Search code examples
c++gccarmclangneon

returning Z flag under ARM NEON


I have a NEON function doing some comparisons:

inline bool all_ones(int32x4_t v) noexcept
{
  v = ~v;

  ::std::uint32_t r;

  auto high(vget_high_s32(int32x4_t(v)));
  auto low(vget_low_s32(int32x4_t(v)));

  asm volatile ("VSLI.I32 %0, %1, #16" : "+w"(high), "+w"(low));
  asm volatile ("VCMP.F64 %0, #0" : "=w"(high));
  asm volatile ("VMRS %0, FPSCR" : "=r"(r) : "w"(high));

  return r & (1 << 30);
}

Components (4 ints) of v can only be all ones or all zeros. If all 4 components are all ones, the function returns true and false otherwise. The return part expands into 3 instructions, which is a lot for me. Does there exist a better way to return the Z flag?

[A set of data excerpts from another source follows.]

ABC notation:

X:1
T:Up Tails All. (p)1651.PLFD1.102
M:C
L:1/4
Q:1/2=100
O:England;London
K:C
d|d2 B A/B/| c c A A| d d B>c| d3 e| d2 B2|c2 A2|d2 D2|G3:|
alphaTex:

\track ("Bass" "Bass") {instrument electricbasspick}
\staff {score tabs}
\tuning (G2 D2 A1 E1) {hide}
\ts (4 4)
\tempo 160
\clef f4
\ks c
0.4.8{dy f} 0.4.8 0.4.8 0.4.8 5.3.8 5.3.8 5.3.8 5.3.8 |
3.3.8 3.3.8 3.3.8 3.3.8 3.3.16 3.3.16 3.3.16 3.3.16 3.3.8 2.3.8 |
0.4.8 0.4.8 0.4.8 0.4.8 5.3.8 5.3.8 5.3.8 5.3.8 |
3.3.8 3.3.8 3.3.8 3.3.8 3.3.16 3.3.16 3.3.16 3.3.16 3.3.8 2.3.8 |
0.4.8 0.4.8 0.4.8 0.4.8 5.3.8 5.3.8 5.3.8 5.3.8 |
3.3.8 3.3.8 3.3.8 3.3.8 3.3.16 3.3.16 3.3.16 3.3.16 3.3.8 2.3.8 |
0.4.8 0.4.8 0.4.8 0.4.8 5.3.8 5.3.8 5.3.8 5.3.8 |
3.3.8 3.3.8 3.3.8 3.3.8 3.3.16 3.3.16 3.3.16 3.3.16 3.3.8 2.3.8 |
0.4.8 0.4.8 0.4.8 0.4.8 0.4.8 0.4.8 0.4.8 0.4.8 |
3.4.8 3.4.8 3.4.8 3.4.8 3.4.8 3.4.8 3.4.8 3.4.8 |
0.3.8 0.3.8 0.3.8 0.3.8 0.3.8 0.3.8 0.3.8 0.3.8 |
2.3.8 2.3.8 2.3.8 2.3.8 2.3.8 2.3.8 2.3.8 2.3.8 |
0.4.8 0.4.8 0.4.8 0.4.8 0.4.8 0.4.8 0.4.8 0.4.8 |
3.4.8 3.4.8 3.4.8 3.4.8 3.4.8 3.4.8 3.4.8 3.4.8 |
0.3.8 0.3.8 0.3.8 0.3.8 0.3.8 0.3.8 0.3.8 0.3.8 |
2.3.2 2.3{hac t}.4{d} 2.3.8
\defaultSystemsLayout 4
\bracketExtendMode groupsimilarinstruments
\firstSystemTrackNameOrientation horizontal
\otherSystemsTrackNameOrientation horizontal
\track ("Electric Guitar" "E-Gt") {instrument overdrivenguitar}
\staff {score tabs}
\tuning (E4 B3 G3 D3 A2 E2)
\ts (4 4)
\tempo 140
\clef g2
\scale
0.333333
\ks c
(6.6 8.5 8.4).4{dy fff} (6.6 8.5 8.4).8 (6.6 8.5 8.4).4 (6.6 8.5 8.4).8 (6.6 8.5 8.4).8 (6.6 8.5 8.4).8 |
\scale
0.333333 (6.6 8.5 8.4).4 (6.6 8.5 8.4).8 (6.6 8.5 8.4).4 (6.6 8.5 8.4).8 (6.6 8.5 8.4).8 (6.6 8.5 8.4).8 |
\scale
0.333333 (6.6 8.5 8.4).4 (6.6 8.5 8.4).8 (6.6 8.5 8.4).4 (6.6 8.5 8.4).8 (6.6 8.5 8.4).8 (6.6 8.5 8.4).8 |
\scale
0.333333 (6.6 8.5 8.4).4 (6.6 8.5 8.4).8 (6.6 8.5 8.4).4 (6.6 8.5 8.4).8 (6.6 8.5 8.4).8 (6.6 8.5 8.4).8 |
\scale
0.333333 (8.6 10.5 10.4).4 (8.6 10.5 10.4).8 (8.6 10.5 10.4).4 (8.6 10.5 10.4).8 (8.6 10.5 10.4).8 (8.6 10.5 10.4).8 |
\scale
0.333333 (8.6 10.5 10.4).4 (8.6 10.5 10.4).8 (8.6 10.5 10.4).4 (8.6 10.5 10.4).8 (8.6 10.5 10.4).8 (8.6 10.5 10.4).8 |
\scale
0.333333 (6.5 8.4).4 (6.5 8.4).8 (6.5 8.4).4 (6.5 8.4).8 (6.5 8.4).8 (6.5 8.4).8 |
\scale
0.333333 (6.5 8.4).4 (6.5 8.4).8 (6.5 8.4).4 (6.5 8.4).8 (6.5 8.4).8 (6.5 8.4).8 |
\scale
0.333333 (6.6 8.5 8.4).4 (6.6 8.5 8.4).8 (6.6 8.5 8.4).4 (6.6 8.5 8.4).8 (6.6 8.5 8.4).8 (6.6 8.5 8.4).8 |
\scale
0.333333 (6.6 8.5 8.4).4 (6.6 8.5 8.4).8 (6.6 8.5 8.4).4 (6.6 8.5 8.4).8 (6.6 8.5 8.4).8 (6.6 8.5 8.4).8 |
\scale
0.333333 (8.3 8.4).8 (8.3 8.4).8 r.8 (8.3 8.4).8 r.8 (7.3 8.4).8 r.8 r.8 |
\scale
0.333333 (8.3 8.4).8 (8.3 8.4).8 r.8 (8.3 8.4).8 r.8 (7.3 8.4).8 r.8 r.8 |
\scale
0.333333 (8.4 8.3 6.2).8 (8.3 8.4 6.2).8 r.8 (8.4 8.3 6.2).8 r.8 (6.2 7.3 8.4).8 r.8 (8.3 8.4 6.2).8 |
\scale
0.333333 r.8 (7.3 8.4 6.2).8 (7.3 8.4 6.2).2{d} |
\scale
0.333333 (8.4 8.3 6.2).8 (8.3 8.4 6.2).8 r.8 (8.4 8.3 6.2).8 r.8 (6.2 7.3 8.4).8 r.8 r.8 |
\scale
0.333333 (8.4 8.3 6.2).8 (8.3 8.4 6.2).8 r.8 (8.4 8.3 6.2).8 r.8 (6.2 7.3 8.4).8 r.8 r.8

EDIT: After a long, hard pondering the above could have been replaced by:

inline bool all_ones(int32x4_t const v) noexcept
{
  return int32_t(-1) == int32x2_t(
    vtbl2_s8(
      int8x8x2_t{
        int8x8_t(vget_low_s32(int32x4_t(v))),
        int8x8_t(vget_high_s32(int32x4_t(v)))
      },
      int8x8_t{0, 4, 8, 12}
    )
  )[0];
}

There exists a mask extraction instruction in NEON.


Solution

  • You really don't want to mix NEON with VFP if you can avoid it.

    I suggest:

    bool all_ones(int32x4_t v) {
        int32x2_t l = vget_low_s32(v), h = vget_high_s32(v);
        uint32x2_t m = vpmin_u32(vreinterpret_u32_s32(l),
                                 vreinterpret_u32_s32(h));
        m = vpmin_u32(m, m);
        return vget_lane_u32(m, 0) == 0xffffffff;
    }
    

    If you're really sure the only non-zero value will be 0xffffffff then you can drop the comparison. Compiled standalone it might have a couple of unnecessary operations, but when it's inlined the compiler should fix that.